## Your objective
Where does the word "about" show up in the data? Please find each such line and copy it.

## Material provided
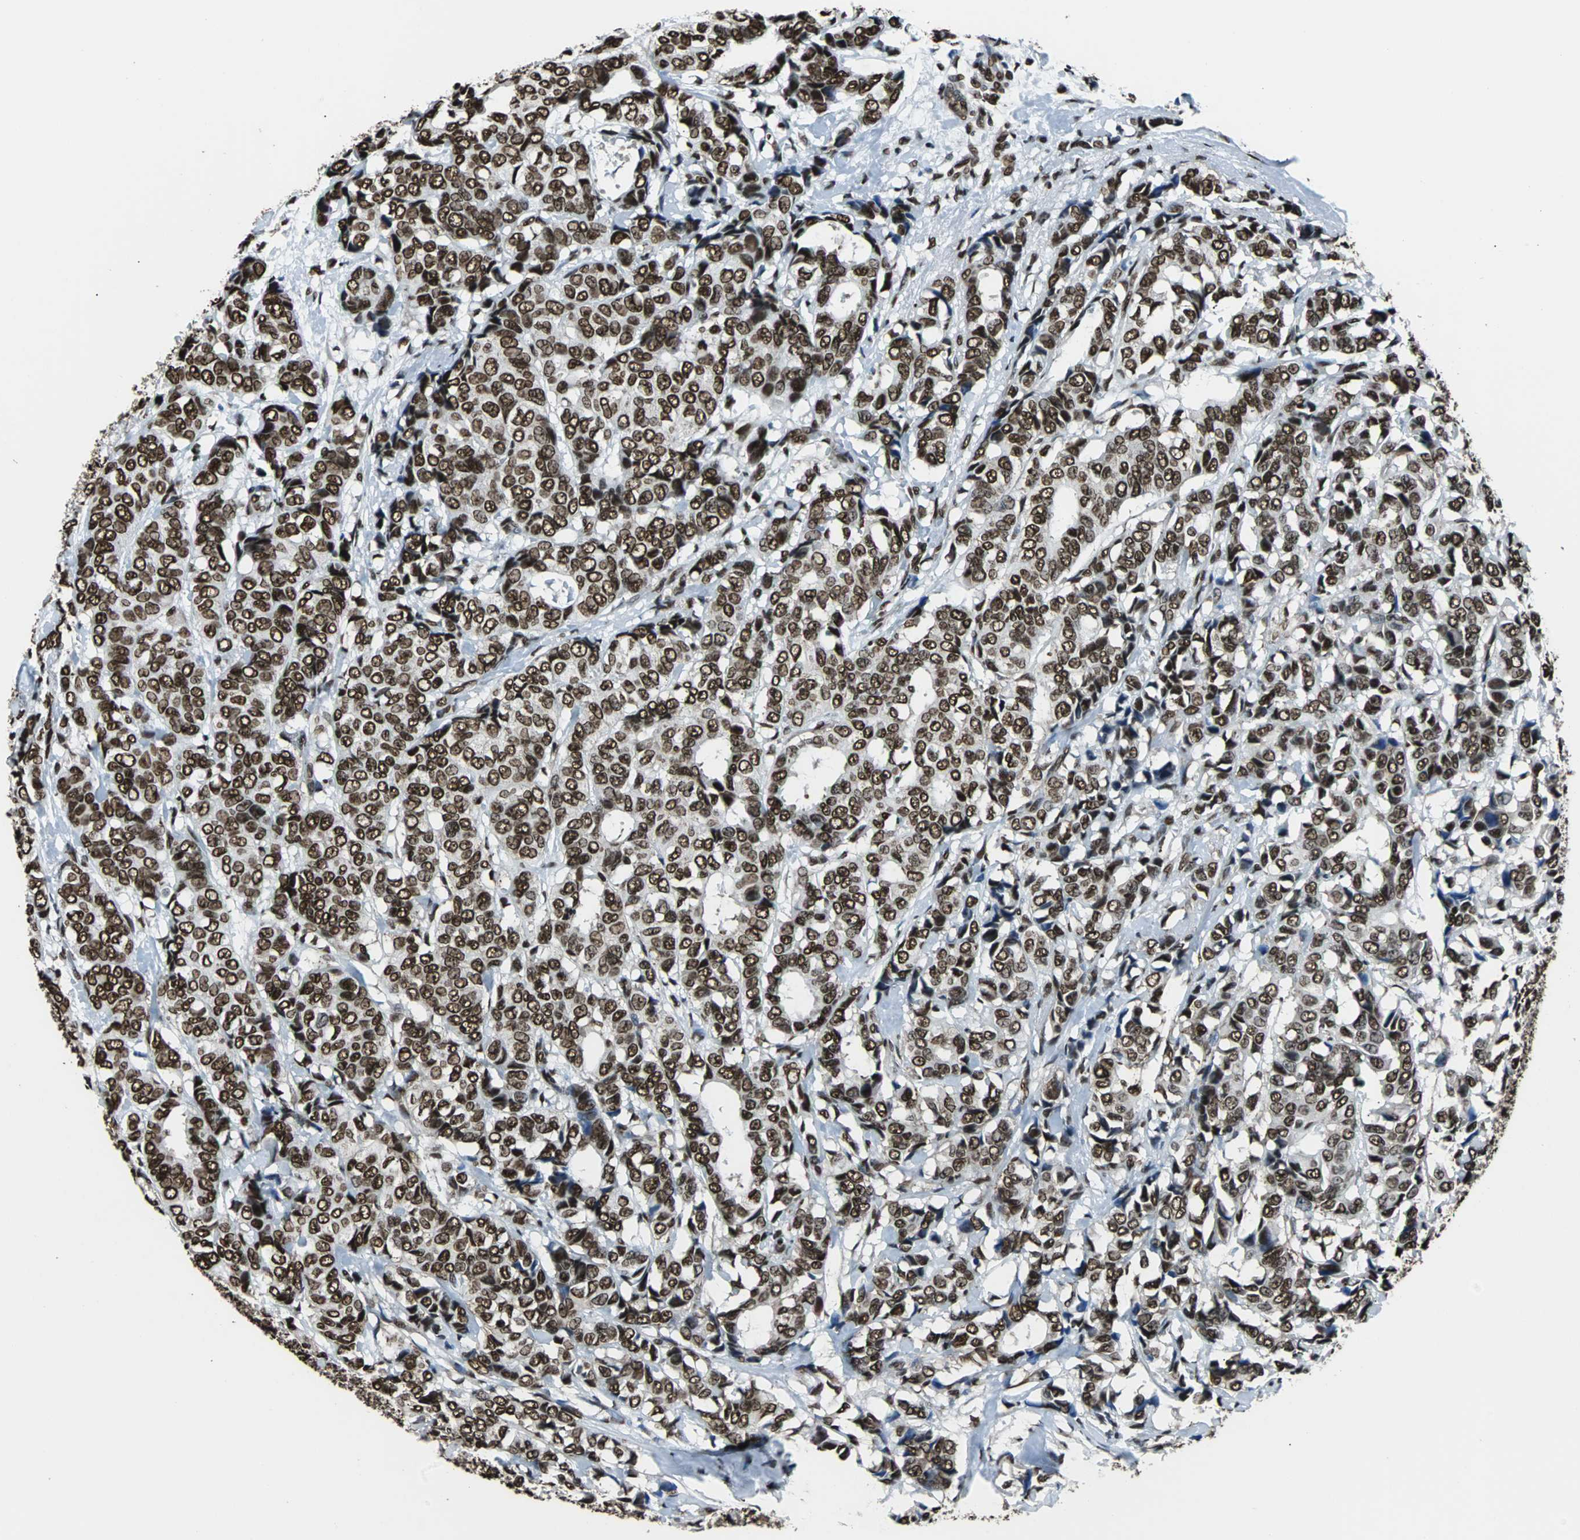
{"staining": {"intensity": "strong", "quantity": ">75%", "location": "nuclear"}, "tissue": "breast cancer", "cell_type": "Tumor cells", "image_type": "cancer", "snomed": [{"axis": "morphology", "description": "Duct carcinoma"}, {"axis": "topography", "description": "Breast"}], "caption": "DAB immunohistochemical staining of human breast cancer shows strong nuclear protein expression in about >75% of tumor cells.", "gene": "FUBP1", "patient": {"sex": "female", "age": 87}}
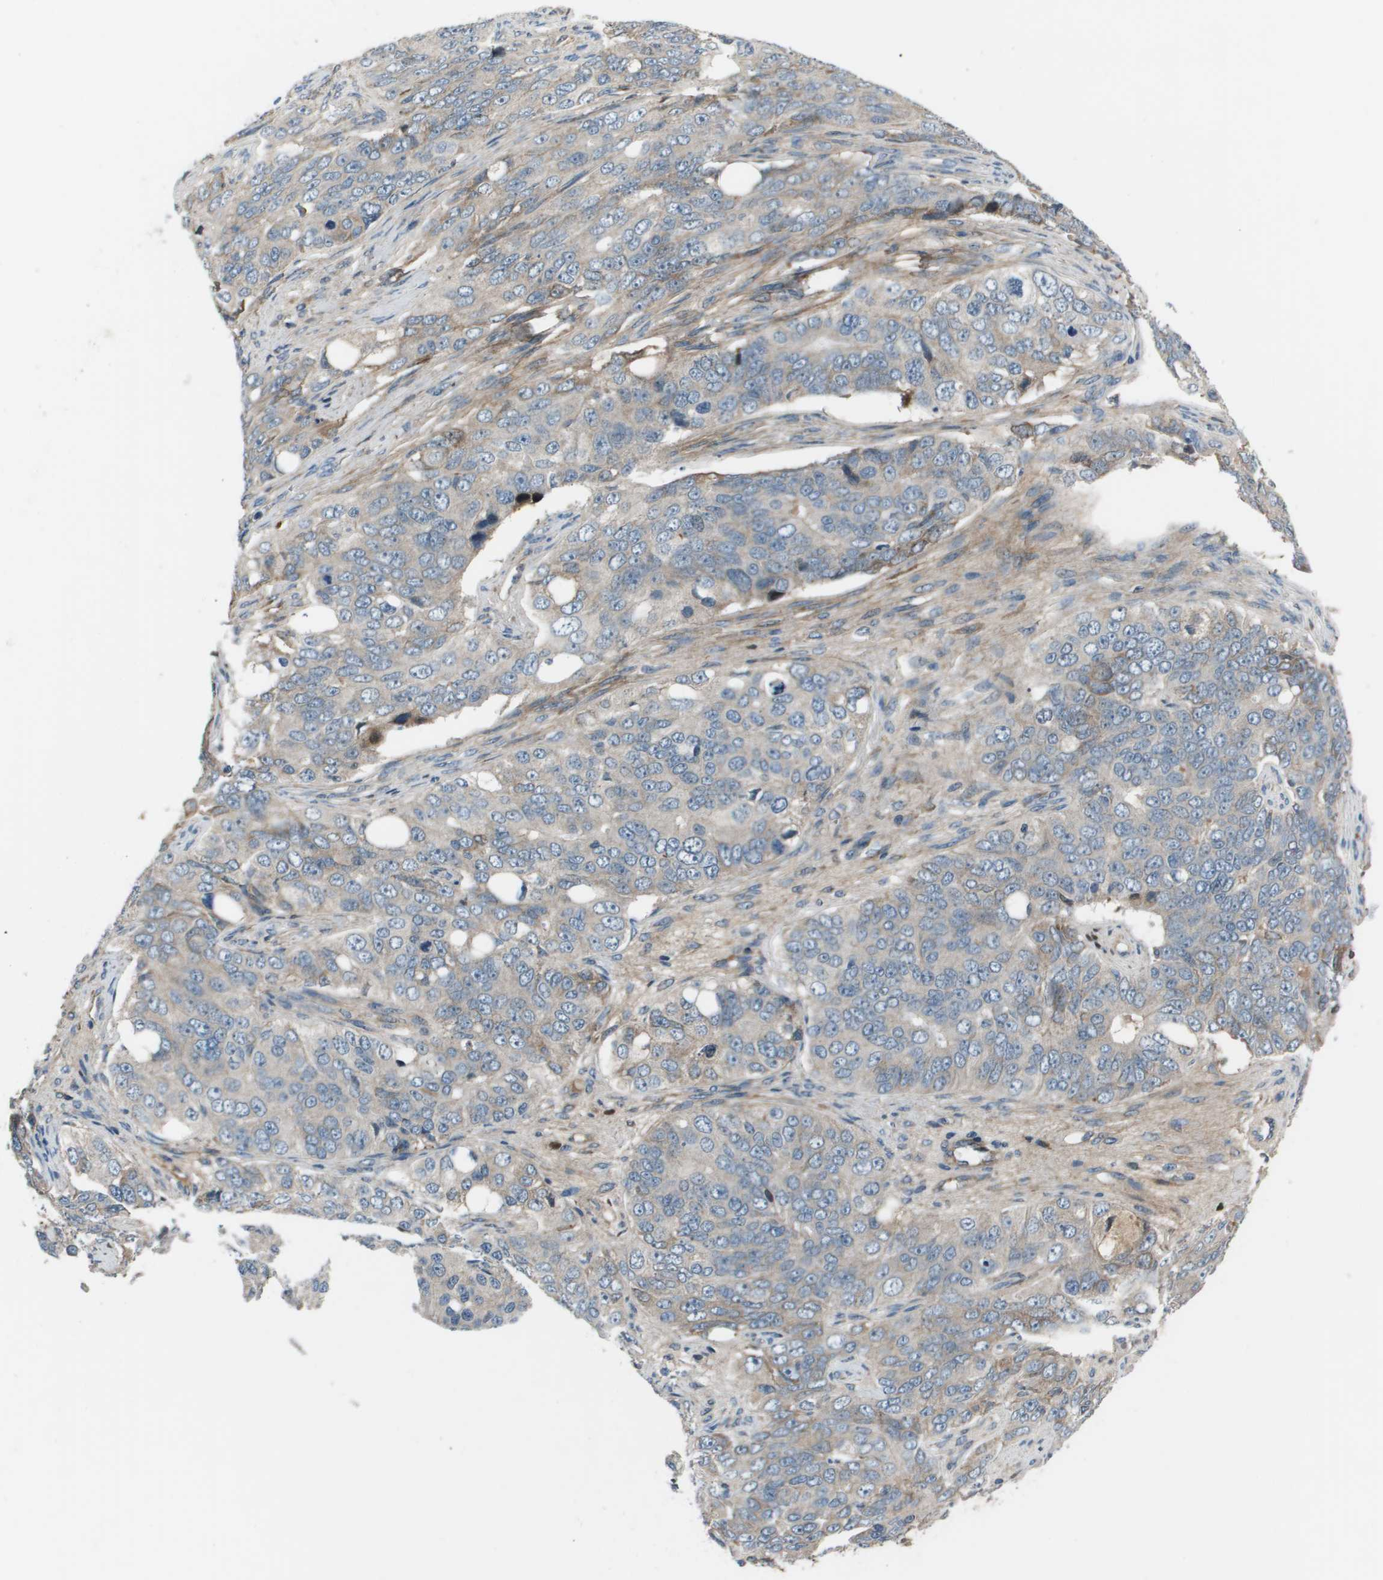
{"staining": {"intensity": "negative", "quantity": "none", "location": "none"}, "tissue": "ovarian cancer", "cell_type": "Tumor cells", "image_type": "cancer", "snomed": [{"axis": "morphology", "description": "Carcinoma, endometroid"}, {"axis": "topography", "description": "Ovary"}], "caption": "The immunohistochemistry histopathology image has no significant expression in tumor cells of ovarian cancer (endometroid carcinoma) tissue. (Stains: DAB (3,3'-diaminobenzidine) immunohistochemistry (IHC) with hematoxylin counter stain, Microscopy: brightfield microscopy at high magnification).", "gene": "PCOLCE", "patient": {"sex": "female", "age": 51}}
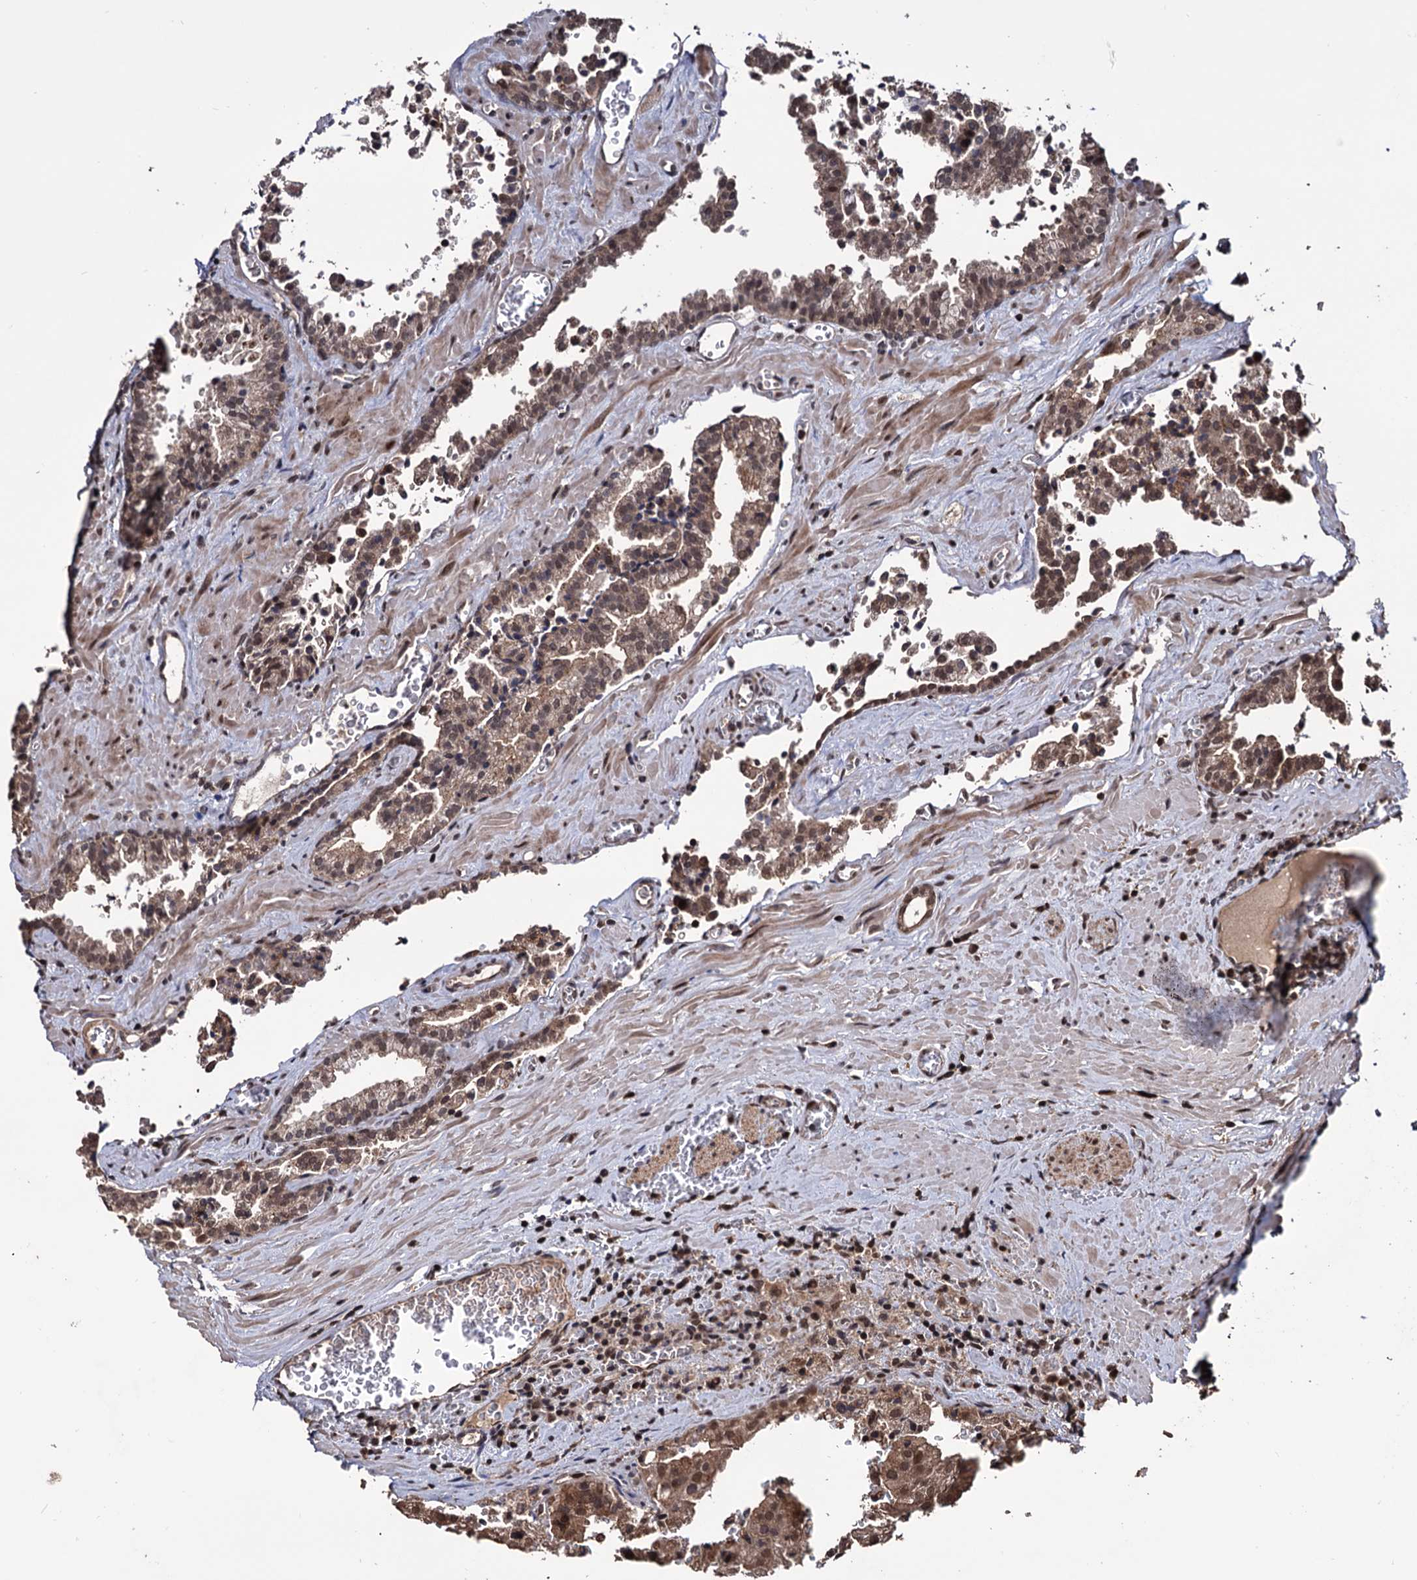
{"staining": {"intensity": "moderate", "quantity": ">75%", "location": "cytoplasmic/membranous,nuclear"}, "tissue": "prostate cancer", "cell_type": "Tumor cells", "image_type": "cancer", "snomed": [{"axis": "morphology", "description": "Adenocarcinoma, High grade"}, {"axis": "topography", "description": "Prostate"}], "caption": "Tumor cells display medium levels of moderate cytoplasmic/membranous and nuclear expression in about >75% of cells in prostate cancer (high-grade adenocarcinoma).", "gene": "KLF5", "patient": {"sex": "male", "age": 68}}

## Solution to the exercise
{"staining": {"intensity": "strong", "quantity": ">75%", "location": "nuclear"}, "tissue": "breast cancer", "cell_type": "Tumor cells", "image_type": "cancer", "snomed": [{"axis": "morphology", "description": "Duct carcinoma"}, {"axis": "topography", "description": "Breast"}], "caption": "DAB immunohistochemical staining of human breast cancer shows strong nuclear protein expression in about >75% of tumor cells.", "gene": "FUBP1", "patient": {"sex": "female", "age": 87}}
{"staining": {"intensity": "moderate", "quantity": ">75%", "location": "cytoplasmic/membranous,nuclear"}, "tissue": "prostate cancer", "cell_type": "Tumor cells", "image_type": "cancer", "snomed": [{"axis": "morphology", "description": "Adenocarcinoma, High grade"}, {"axis": "topography", "description": "Prostate"}], "caption": "Tumor cells display medium levels of moderate cytoplasmic/membranous and nuclear expression in about >75% of cells in prostate cancer (high-grade adenocarcinoma).", "gene": "KLF5", "patient": {"sex": "male", "age": 68}}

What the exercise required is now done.